Originally Posted by science_man_88

prime + odd = even is it fair to say that if a number can't be expressed as the sum of 2 primes it can't be represented with even or odd numbers as well hence it should not exist ?

edit: primes>=3

No. The potential counterexample to Goldbach's conjecture is a number n such that for p = 3, 5, 7, 11, ..., precprime(n), 2n - p is composite. We don't think there is such a number, but parity considerations don't rule it out.

[science_man_88]

Quote:

Originally Posted by CRGreathouse

No. The potential counterexample to Goldbach's conjecture is a number n such that for p = 3, 5, 7, 11, ..., precprime(n), 2n - p is composite.
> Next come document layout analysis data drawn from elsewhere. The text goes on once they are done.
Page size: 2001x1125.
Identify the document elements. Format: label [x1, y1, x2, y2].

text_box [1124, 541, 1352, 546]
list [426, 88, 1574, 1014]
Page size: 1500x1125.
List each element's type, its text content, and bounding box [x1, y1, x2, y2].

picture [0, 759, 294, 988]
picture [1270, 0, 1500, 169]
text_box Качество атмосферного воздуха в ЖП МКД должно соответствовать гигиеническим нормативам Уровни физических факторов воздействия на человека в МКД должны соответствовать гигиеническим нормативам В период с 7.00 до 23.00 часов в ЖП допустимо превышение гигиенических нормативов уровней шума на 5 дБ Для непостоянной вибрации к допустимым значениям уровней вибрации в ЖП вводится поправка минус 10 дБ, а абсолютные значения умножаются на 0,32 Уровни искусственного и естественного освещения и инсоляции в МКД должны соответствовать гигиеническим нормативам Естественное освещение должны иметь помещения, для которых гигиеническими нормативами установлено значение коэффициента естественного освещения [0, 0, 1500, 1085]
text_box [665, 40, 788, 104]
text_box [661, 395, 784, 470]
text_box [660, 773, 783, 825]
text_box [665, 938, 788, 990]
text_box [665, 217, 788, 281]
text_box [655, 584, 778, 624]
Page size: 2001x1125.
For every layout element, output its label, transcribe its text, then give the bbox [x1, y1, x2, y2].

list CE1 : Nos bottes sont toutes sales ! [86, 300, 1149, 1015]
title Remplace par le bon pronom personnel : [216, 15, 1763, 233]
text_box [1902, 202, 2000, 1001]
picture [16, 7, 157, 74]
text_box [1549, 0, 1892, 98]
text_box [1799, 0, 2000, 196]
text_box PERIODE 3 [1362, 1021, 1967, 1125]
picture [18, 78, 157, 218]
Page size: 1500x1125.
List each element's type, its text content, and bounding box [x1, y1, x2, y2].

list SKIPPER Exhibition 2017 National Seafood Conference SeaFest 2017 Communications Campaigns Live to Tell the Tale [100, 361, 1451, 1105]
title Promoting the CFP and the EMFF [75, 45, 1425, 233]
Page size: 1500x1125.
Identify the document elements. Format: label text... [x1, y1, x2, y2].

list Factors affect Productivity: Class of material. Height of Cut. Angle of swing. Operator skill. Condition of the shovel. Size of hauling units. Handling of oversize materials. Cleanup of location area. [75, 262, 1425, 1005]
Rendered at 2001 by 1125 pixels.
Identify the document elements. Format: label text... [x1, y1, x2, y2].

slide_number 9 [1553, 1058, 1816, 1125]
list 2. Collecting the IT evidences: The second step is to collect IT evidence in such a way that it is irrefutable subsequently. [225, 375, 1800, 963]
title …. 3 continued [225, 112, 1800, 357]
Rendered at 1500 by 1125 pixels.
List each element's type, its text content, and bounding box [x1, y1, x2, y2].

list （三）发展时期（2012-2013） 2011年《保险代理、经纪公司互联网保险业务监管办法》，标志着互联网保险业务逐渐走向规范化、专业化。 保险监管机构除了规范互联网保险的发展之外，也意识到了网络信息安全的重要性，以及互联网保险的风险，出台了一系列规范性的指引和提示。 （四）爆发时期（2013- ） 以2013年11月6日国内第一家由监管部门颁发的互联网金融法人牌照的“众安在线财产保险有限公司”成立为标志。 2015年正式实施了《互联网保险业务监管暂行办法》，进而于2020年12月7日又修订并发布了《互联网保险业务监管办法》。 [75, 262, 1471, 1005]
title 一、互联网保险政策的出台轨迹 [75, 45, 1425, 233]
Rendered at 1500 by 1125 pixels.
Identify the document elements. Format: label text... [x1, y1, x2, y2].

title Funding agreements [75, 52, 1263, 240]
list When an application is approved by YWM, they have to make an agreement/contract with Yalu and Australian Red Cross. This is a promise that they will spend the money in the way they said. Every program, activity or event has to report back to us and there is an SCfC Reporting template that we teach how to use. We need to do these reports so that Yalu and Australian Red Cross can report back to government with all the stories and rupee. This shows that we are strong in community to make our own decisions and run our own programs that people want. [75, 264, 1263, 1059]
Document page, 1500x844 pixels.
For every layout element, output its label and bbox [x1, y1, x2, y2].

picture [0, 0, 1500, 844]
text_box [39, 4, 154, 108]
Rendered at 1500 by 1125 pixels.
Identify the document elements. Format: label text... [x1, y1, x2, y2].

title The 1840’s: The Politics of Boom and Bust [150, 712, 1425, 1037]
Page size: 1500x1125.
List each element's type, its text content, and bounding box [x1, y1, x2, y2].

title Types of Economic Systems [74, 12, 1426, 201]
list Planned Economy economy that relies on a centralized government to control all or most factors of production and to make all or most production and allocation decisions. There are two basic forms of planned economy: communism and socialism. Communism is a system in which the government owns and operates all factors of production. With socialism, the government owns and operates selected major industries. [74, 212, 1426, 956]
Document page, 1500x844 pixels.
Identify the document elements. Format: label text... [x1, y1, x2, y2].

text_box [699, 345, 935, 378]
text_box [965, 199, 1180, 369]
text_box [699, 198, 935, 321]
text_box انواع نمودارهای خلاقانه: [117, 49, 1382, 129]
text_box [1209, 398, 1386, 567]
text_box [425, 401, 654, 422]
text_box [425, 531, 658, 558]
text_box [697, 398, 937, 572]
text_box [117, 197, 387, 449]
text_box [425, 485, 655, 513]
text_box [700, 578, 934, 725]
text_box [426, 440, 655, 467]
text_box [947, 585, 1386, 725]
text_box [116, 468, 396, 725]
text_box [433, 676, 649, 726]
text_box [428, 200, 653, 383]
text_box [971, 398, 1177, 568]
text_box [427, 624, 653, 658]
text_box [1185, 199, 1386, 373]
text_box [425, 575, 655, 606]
We don't think there is such a number, but parity considerations don't rule it out.

I know nothing about that lol.

please explain what the added 2n-p means ? I ran precprime for n = 1,20 and If i'm right it's the most recent prime found. what does the 2n-p mean ?

[CRGreathouse]

Quote:

Originally Posted by science_man_88

what does the 2n-p mean ?

?

n is a positive integer, p is a prime number, and 2n-p is two times n minus p.

precprime(n) is the largest prime <= n.

[science_man_88]

Quote:

Originally Posted by CRGreathouse

?

n is a positive integer, p is a prime number, and 2n-p is two times n minus p.

precprime(n) is the largest prime <= n.

Okay good information. If n is half c then it becomes c-n(the n in my equation) which should come to the top of the 2 possible primes in my equations(according to your code).